Naja, AMD ist ein gewinnorientiertes Unternehmen und nicht die Arbeiterwohlfahrt. Man erinnere sich an die ersten K7 oder die FX Serie für die man saftige Preise zahlen musste weil sie eben mit einer der schnellsten CPUs auf dem Markt waren. Wenn AMD eine CPU auf den Markt werfen konnte die den i7 alt aussehen lassen würde gäbe es sie schon. Aus reiner Bescheidenheit überlässt man Intel die Performancekrone mit Sicherheit nicht. )


----------



## arcDaniel (28. März 2010)

Jep bei AMD hat sich wirklich in letzter Zeit ne menge geändert und langsam aber sicher werden sie immer besser. Wenn sie nun die Preise erhöhen würden, weil sie entsprechend leistungsfähigere CPU's haben, würde ich auch die höher Preise Zahlen. (wobei man sich nicht beklagen soll wenn die Preise Niedrig sind). Kann mich aber an keine Zeit erinnern wo Intel günstiger war.

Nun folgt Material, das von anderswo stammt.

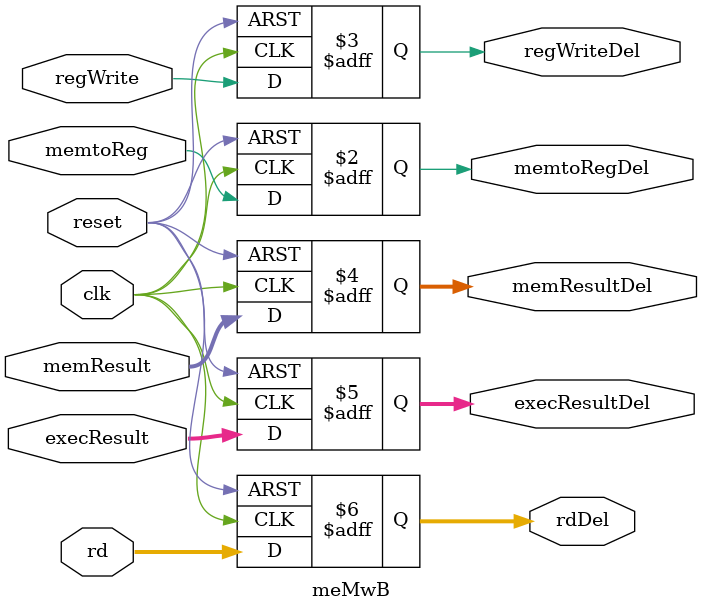
<source format=v>
`timescale 1ns / 1ps
module meMwB(
    input clk,reset,
    input memtoReg, regWrite,
    input [63:0] memResult,
    input [63:0] execResult,
    input [4:0] rd,
    
    output reg memtoRegDel, regWriteDel, 
    output reg [63:0] memResultDel,
    output reg [63:0] execResultDel,
    output reg [4:0] rdDel
    );
    
    
    always@(posedge clk or posedge reset) begin
        if(reset) begin
            memtoRegDel = 0;  regWriteDel = 0; 
            memResultDel = 0; 
            execResultDel = 0; 
            rdDel = 0; 
        end else begin
            memtoRegDel = memtoReg;  regWriteDel = regWrite; 
            memResultDel = memResult; 
            execResultDel = execResult; 
            rdDel = rd; 
        end
    end
endmodule

</source>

Kann mich nur an eine Zeit erinnern wo der K7 gekommen ist, war ein Intel Celeron für Spiel sehr geeignet und zu dem Zeitpunkt billiger.  Wobei wir wieder bei Punkt sind ein Celeron hat gereicht ABER ein K7 oder P3 wäre schneller wenn auch teurer gewesen...

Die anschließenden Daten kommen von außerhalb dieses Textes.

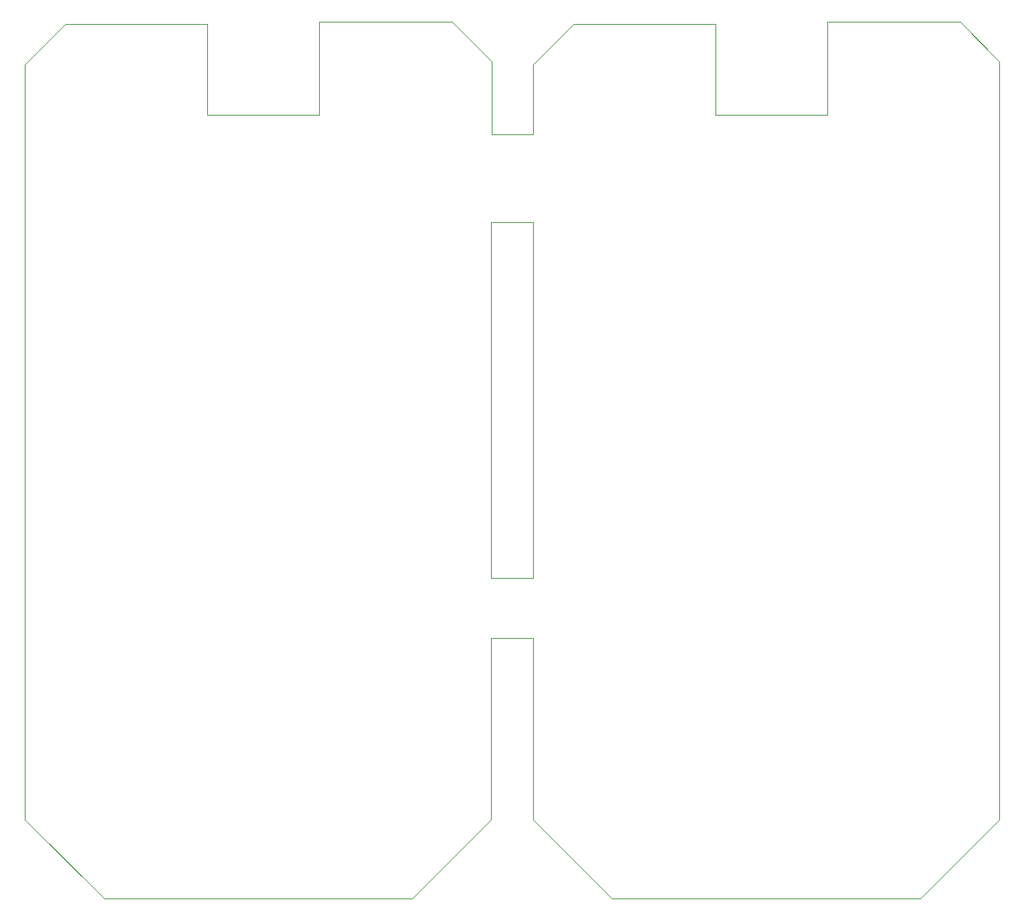
<source format=gbr>
%TF.GenerationSoftware,KiCad,Pcbnew,6.0.0-d3dd2cf0fa~116~ubuntu20.04.1*%
%TF.CreationDate,2022-01-02T14:57:48+00:00*%
%TF.ProjectId,combined,636f6d62-696e-4656-942e-6b696361645f,rev?*%
%TF.SameCoordinates,Original*%
%TF.FileFunction,Profile,NP*%
%FSLAX46Y46*%
G04 Gerber Fmt 4.6, Leading zero omitted, Abs format (unit mm)*
G04 Created by KiCad (PCBNEW 6.0.0-d3dd2cf0fa~116~ubuntu20.04.1) date 2022-01-02 14:57:48*
%MOMM*%
%LPD*%
G01*
G04 APERTURE LIST*
%TA.AperFunction,Profile*%
%ADD10C,0.050000*%
%TD*%
%TA.AperFunction,Profile*%
%ADD11C,0.100000*%
%TD*%
G04 APERTURE END LIST*
D10*
X96138200Y-138380800D02*
X96139000Y-117881400D01*
X100838000Y-117881400D02*
X100837200Y-138330000D01*
X100838000Y-70967600D02*
X100838000Y-111074200D01*
X96139000Y-111074200D02*
X96139000Y-70967600D01*
X100812600Y-61087000D02*
X100837200Y-53189200D01*
X96163600Y-52859000D02*
X96189800Y-61087000D01*
X96139000Y-117881400D02*
X100838000Y-117881400D01*
X96139000Y-111074200D02*
X100838000Y-111074200D01*
X96139000Y-70967600D02*
X100838000Y-70967600D01*
X96189800Y-61087000D02*
X100812600Y-61087000D01*
D11*
X76707200Y-48388600D02*
X91693200Y-48388600D01*
X64083400Y-58828000D02*
X76707200Y-58828000D01*
X43534800Y-53189200D02*
X48132200Y-48591800D01*
X91693200Y-48388600D02*
X96163600Y-52859000D01*
X87197400Y-147270800D02*
X52475600Y-147270800D01*
X48132200Y-48591800D02*
X64083400Y-48591800D01*
X64083400Y-48591800D02*
X64083400Y-58828000D01*
X43534800Y-138330000D02*
X43534800Y-53189200D01*
X52475600Y-147270800D02*
X43534800Y-138330000D01*
X76707200Y-58828000D02*
X76707200Y-48388600D01*
X96138200Y-138380800D02*
X87197400Y-147270800D01*
X134009600Y-48388600D02*
X148995600Y-48388600D01*
X121385800Y-58828000D02*
X134009600Y-58828000D01*
X100837200Y-53189200D02*
X105434600Y-48591800D01*
X148995600Y-48388600D02*
X153466000Y-52859000D01*
X153466000Y-52859000D02*
X153440600Y-138380800D01*
X144499800Y-147270800D02*
X109778000Y-147270800D01*
X105434600Y-48591800D02*
X121385800Y-48591800D01*
X121385800Y-48591800D02*
X121385800Y-58828000D01*
X109778000Y-147270800D02*
X100837200Y-138330000D01*
X134009600Y-58828000D02*
X134009600Y-48388600D01*
X153440600Y-138380800D02*
X144499800Y-147270800D01*
M02*

</source>
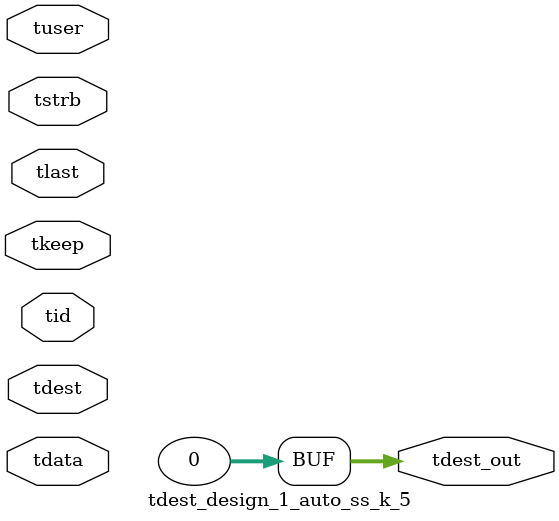
<source format=v>


`timescale 1ps/1ps

module tdest_design_1_auto_ss_k_5 #
(
parameter C_S_AXIS_TDATA_WIDTH = 32,
parameter C_S_AXIS_TUSER_WIDTH = 0,
parameter C_S_AXIS_TID_WIDTH   = 0,
parameter C_S_AXIS_TDEST_WIDTH = 0,
parameter C_M_AXIS_TDEST_WIDTH = 32
)
(
input  [(C_S_AXIS_TDATA_WIDTH == 0 ? 1 : C_S_AXIS_TDATA_WIDTH)-1:0     ] tdata,
input  [(C_S_AXIS_TUSER_WIDTH == 0 ? 1 : C_S_AXIS_TUSER_WIDTH)-1:0     ] tuser,
input  [(C_S_AXIS_TID_WIDTH   == 0 ? 1 : C_S_AXIS_TID_WIDTH)-1:0       ] tid,
input  [(C_S_AXIS_TDEST_WIDTH == 0 ? 1 : C_S_AXIS_TDEST_WIDTH)-1:0     ] tdest,
input  [(C_S_AXIS_TDATA_WIDTH/8)-1:0 ] tkeep,
input  [(C_S_AXIS_TDATA_WIDTH/8)-1:0 ] tstrb,
input                                                                    tlast,
output [C_M_AXIS_TDEST_WIDTH-1:0] tdest_out
);

assign tdest_out = {1'b0};

endmodule


</source>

Als ich dann aber eine Zeit Später meinen Amd socket A Athlon 1400mhz gekauft habe, war AMD um einiges Besser als Intel aber auch billiger.


----------



## mixxed_up (28. März 2010)

Sie arbeiten doch schon daran du Nase.
2011 kommt AMDs neue CPU Architektur, "Bulldozer", auf den Markt. Und zwar mit Erweitertem Single Threading, bis zu 8 Kernen und 32nm.


----------



## quantenslipstream (28. März 2010)

Kreisverkehr schrieb:


> Weil ich nur das beurteilen kann, was momentan auf dem Markt ist. Hier ist es die K10.5-Architektur, die zwar gut, aber nicht gut genug ist um die Leistungskrone durch Taktsteigerung zu erreichen und zu halten.


 
Das weiß ich leider nicht. Ich bin zwar Ingenieur, aber nicht dafür. 



Kreisverkehr schrieb:


> Ich habe nicht behauptet, dass der Bulldozer nicht in der Lage wäre, Intel zu übertrumpfen und ich hoffe sogar, dass das wieder ein sehr großer Wurf wird. Und genau da kann man nur das momentan gegebene beurteilen, nicht aber was "später" erscheint.


 
Du musst aber daran denken, dass der Bulldozer nicht mit Lynnfield und Co. konkurrieren, sondern gegen Sandy Bridge in den Ring gehen wird.
Und was Sandy Bridge leistet, wieviele Kerne da sind und obs dann noch SMT gibt, weiß niemand.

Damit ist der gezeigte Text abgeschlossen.